Consider this simple Java class:

class MyClass {
  public void bar(MyClass c) {
    c.foo();
  }
}

I want to discuss what happens on the line c.foo().

Original, Misleading Question

Note: Not all of this actually happens with each individual invokevirtual opcode. Hint: If you want to understand Java method invocation, don't read just the documentation for invokevirtual!
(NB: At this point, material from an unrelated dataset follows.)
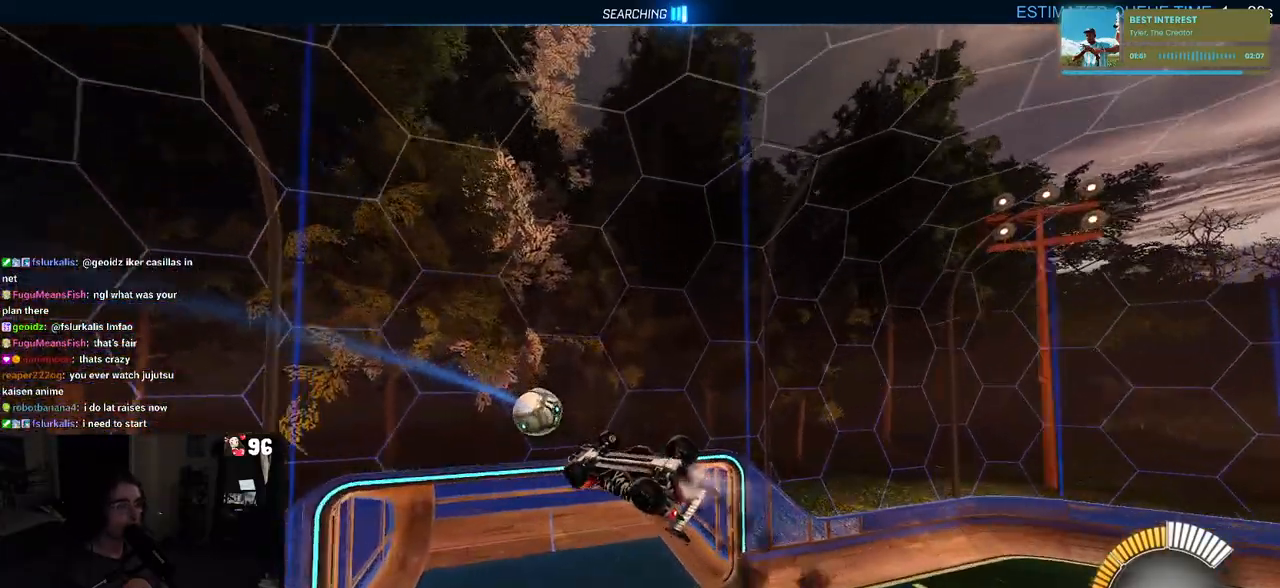
{"buttons": ["R1", "R2"], "left_stick": "center", "right_stick": "center", "events": [[50, "left_stick", "down"], [167, "left_stick", "center"]]}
At the bytecode level, the meat of c.foo() will be the invokevirtual opcode, and, according to the documentation for invokevirtual, more or less the following will happen:

  1. Look up the foo method defined in compile-time class MyClass. (This involves first resolving MyClass.)
  2. Do some checks, including: Verify that c is not an initialization method, and verify that calling MyClass.foo wouldn't violate any protected modifiers.
  3. Figure out which method to actually call. In particular, look up c's runtime type. If that type has foo(), call that method and return. If not, look up c's runtime type's superclass; if that type has foo, call that method and return. If not, look up c's runtime type's superclass's superclass; if that type has foo, call that method and return. Etc.. If no suitable method can be found, then error.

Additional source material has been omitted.